Driver Seppala and his lead dog Togo were selected for the team of drivers to make the difficult emergency run, part of which crossed a frozen inlet of the Arctic Ocean. But crossing that treacherous strip of shifting ice in driving winds and snow was necessary to get the vital serum to Nome in time to save some of its children. And when Togo led his team across Norton Inlet, the worst thing possible happened. Beneath Togo's feet the ice cracked and split apart.

They were on a floe drifting out to sea.

Eventually, Seppala and Togo found a five-foot gap. It was too far to jump the sled, so Seppala tied a long Lead to Togo and heaved the dog across water. The dog dug in and strained on the lead, trying to pull the floe to him.

Then the lead broke and slipped into the water. Togo and Seppala faced each other, distraught. "Seppala was speechless. He had just been given a death sentence."
Togo could have chosen to save himself, but on his own he made the kind of decision a lead dog makes.
He dived into the freeing water to snatch the lead in his teeth and climb back onto the far ice. He then rolled over the line till it was wrapped several times around his shoulders, and he pulled and kept pulling until the floe was near enough for Seppala and the team to leap across.

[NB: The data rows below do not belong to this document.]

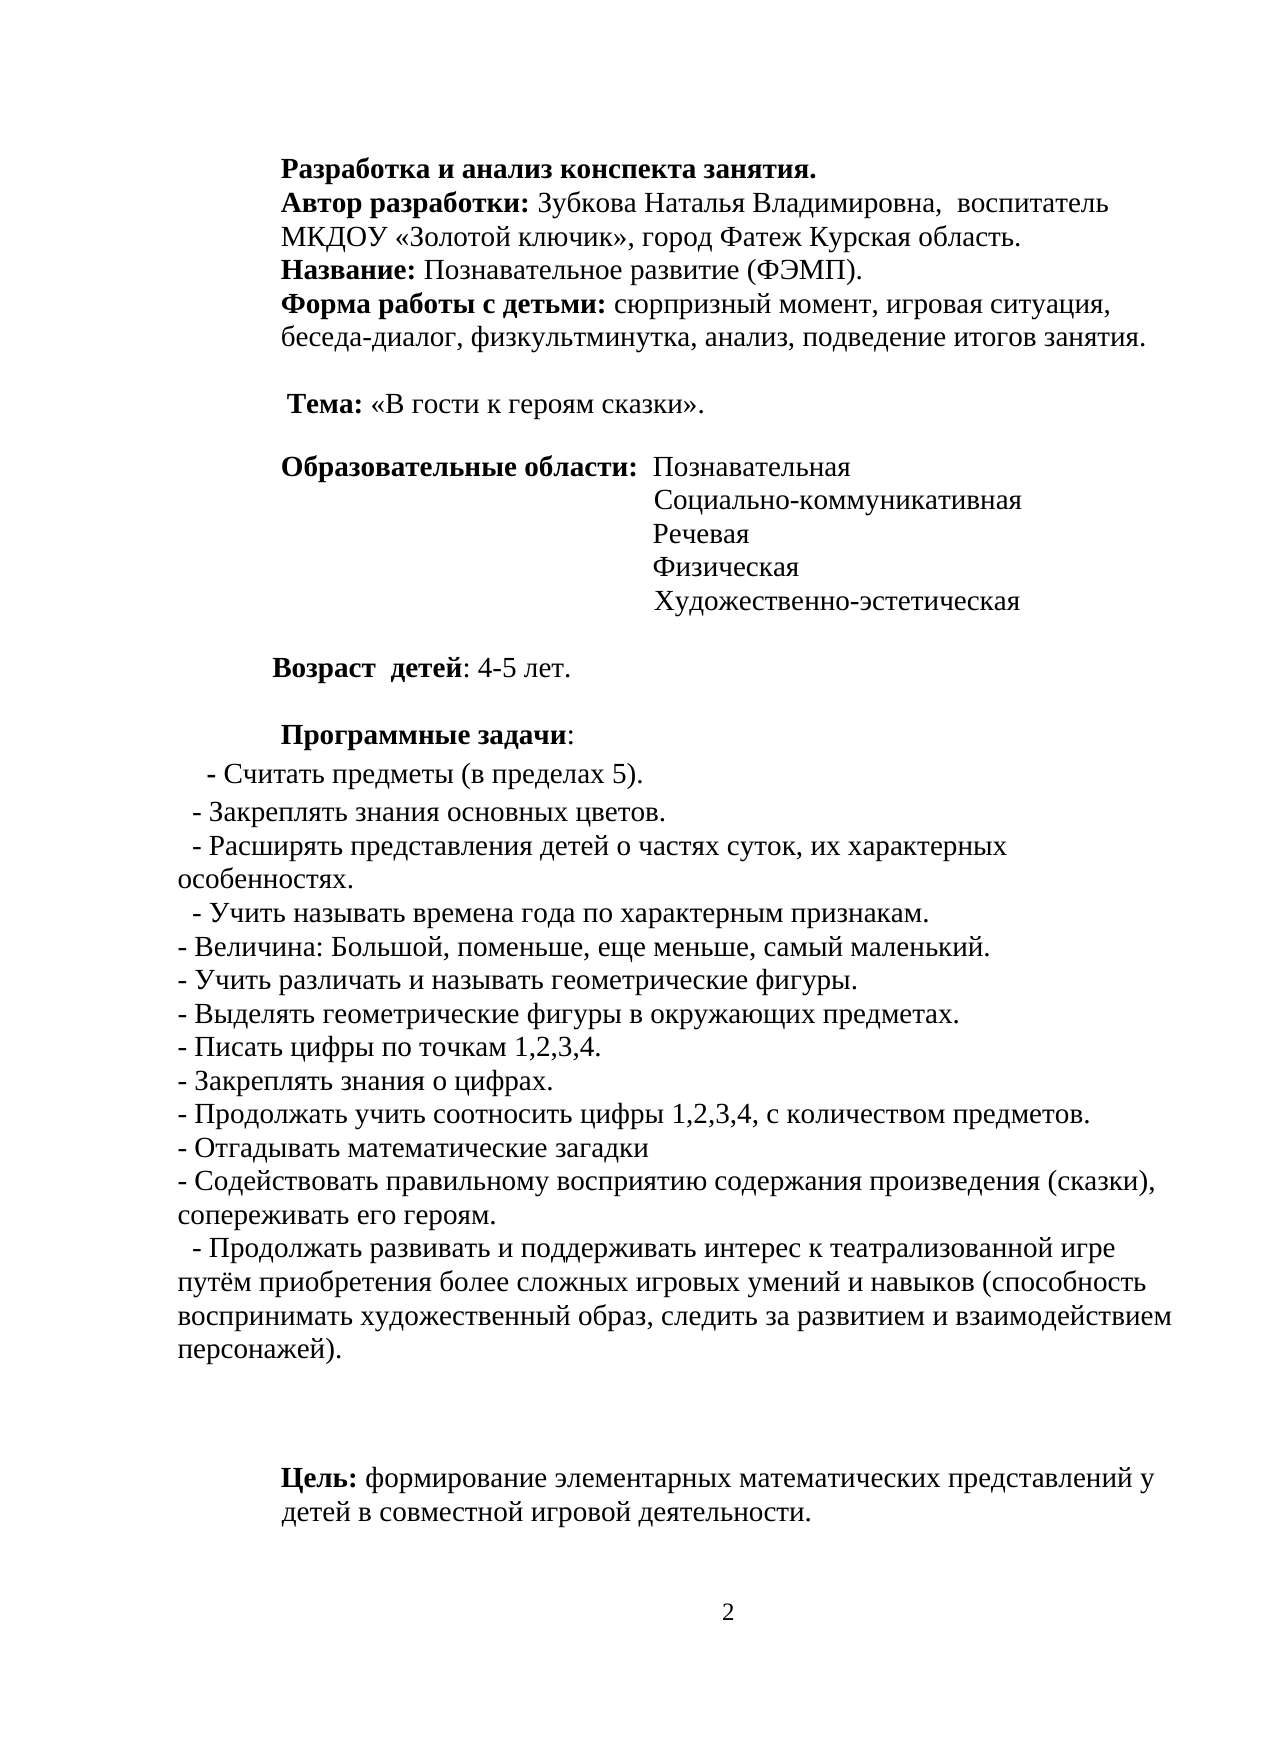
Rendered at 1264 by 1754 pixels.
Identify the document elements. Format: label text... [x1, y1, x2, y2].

text - Отгадывать математические загадки [177, 1130, 1175, 1163]
text - Выделять геометрические фигуры в окружающих предметах. [177, 996, 1175, 1029]
text МКДОУ «Золотой ключик», город Фатеж Курская область. [281, 219, 1175, 252]
text Название: Познавательное развитие (ФЭМП). [281, 252, 1175, 286]
text - Писать цифры по точкам 1,2,3,4. [177, 1029, 1175, 1063]
text Социально-коммуникативная [281, 482, 1175, 516]
text Программные задачи: [281, 717, 1175, 751]
text Цель: формирование элементарных математических представлений у детей в совместной игровой деятельности. [281, 1461, 1175, 1528]
text Физическая [281, 549, 1175, 583]
text - Содействовать правильному восприятию содержания произведения (сказки), сопереживать его героям. [177, 1163, 1175, 1231]
text Разработка и анализ конспекта занятия. [281, 152, 1175, 185]
text - Закреплять знания о цифрах. [177, 1063, 1175, 1096]
text - Расширять представления детей о частях суток, их характерных особенностях. [177, 828, 1175, 895]
text - Продолжать развивать и поддерживать интерес к театрализованной игре путём приобретения более сложных игровых умений и навыков (способность воспринимать художественный образ, следить за развитием и взаимодействием персонажей). [177, 1231, 1175, 1365]
text Речевая [281, 516, 1175, 549]
text - Продолжать учить соотносить цифры 1,2,3,4, с количеством предметов. [177, 1096, 1175, 1130]
text беседа-диалог, физкультминутка, анализ, подведение итогов занятия. [281, 319, 1175, 353]
text - Считать предметы (в пределах 5). [177, 756, 1175, 789]
text Образовательные области: Познавательная [281, 449, 1175, 482]
text Художественно-эстетическая [281, 583, 1175, 616]
text Возраст детей: 4-5 лет. [177, 650, 1175, 683]
text Тема: «В гости к героям сказки». [177, 386, 1175, 420]
text Форма работы с детьми: сюрпризный момент, игровая ситуация, [281, 286, 1175, 319]
text - Закреплять знания основных цветов. [177, 794, 1175, 828]
text - Учить различать и называть геометрические фигуры. [177, 962, 1175, 996]
text - Учить называть времена года по характерным признакам. [177, 895, 1175, 929]
text Автор разработки: Зубкова Наталья Владимировна, воспитатель [281, 185, 1175, 219]
text - Величина: Большой, поменьше, еще меньше, самый маленький. [177, 929, 1175, 962]
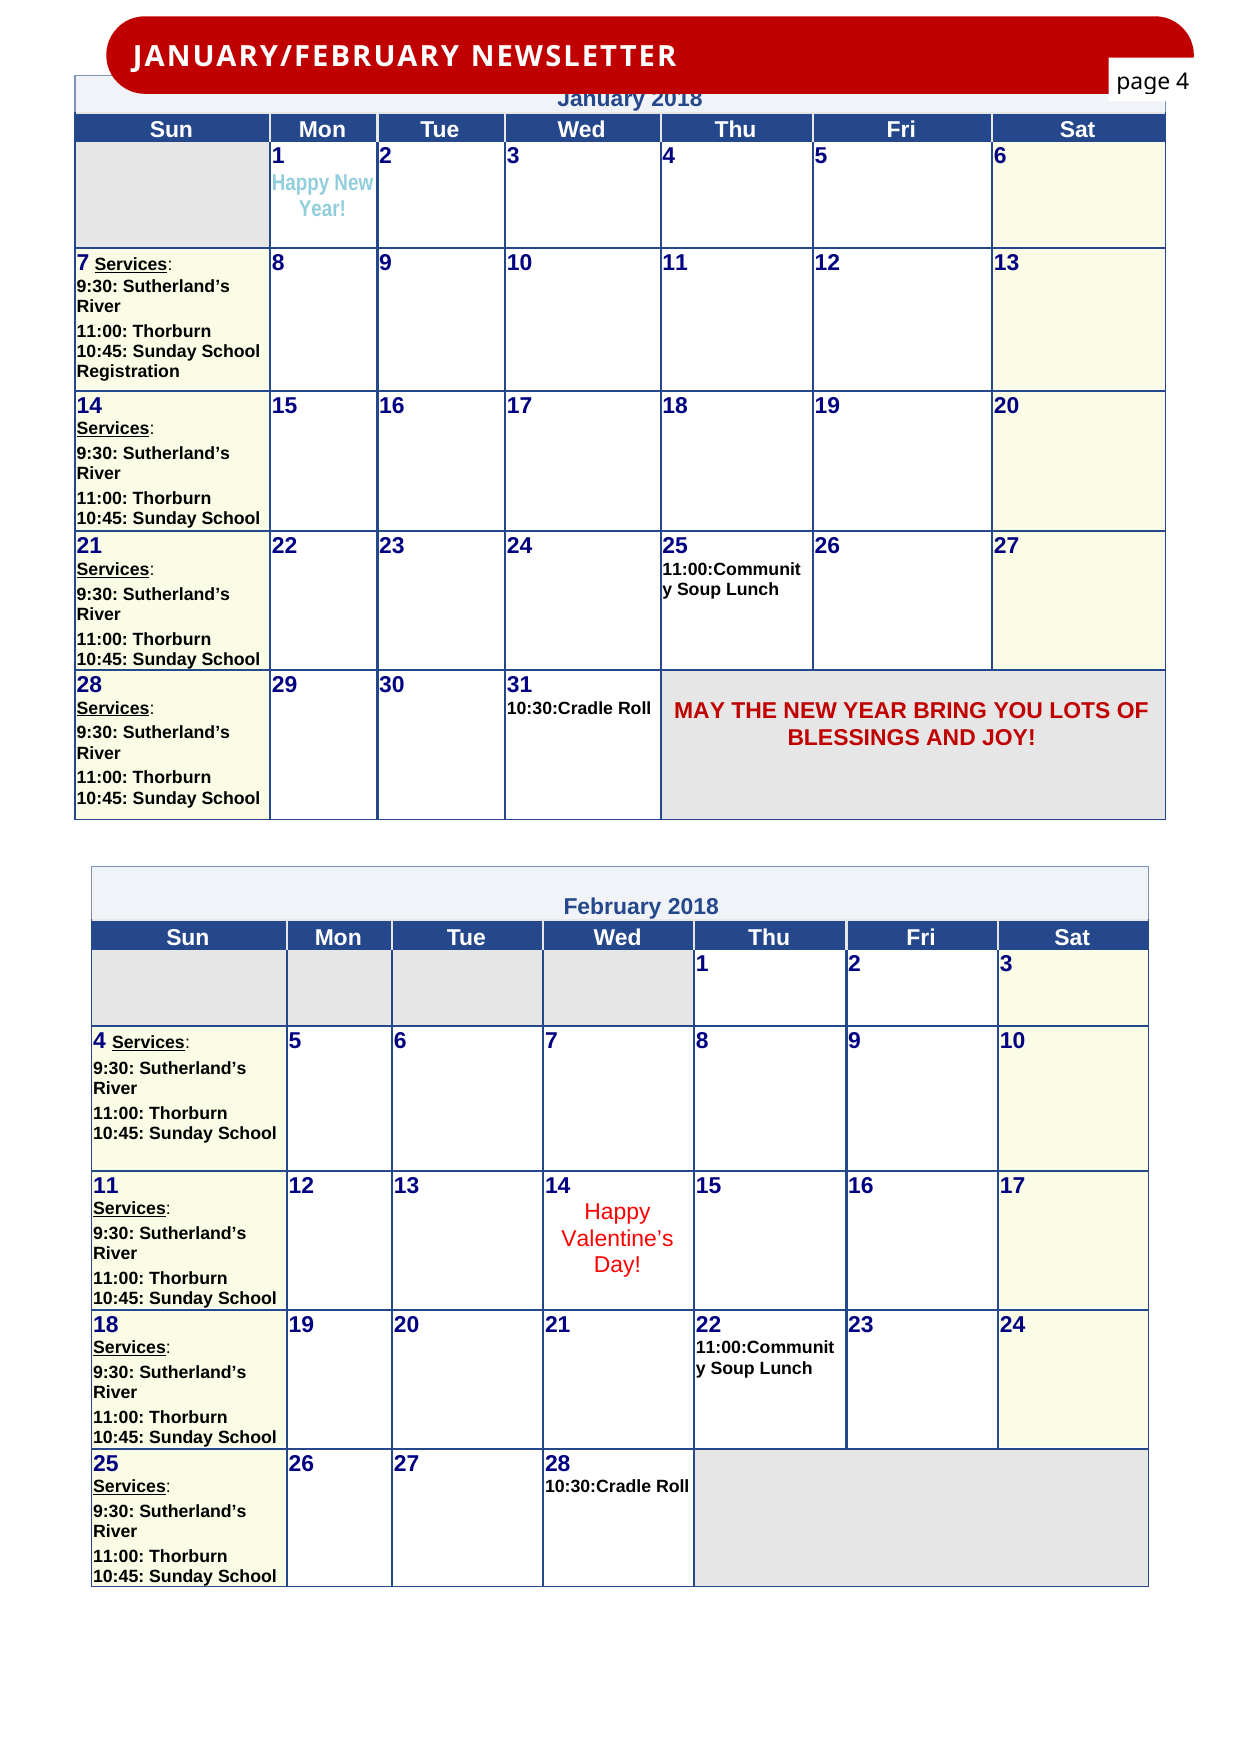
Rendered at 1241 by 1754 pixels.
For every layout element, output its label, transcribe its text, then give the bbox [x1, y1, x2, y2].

The life-saving serum was delivered in a record six days by the dogsled teams, and Togo became a historic canine hero, the inspiration for the annual Iditarod sled race.  But Togo is but one in the long history of animal heroes--fifty domestic pets, service and rescue animals, or legendary ones, covered in Jeff Campbell's Daisy to the Rescue: True Stories of Daring Dogs, Paramedic Parrots, and Other Animal Heroes (Zest, 2014).  There are dogs who alert their owners to danger from heart and blood sugar problems, but also Dory the rabbit and Pudding the Maine coon cat who also sense high or low blood sugar and save their owners. There are horses and dolphins who help autistic children learn to interact and speak, dolphins who fight off a shark attack or tow a swimmer to safety, and an elephant who alerts a village and leads them uphill to save them from a tsunami. There is Lulu the pot-bellied pig who stops traffic to save a fallen human, and Willie the parrot who suddenly comes up with new words--"Mama, Baby!" to summon help for a choking child.

With generous documentation of these animal heroes, this is a book with wide appeal to readers of almost any age, from elementary kids to adults.  "Campbell draws on opinions from professionals and anecdotal evidence, gleaned from ancient to modern times, to understand animal motivations. ...The text flows well, and the compact content is intense... . The documentation shines in this presentation." says School Library Journal.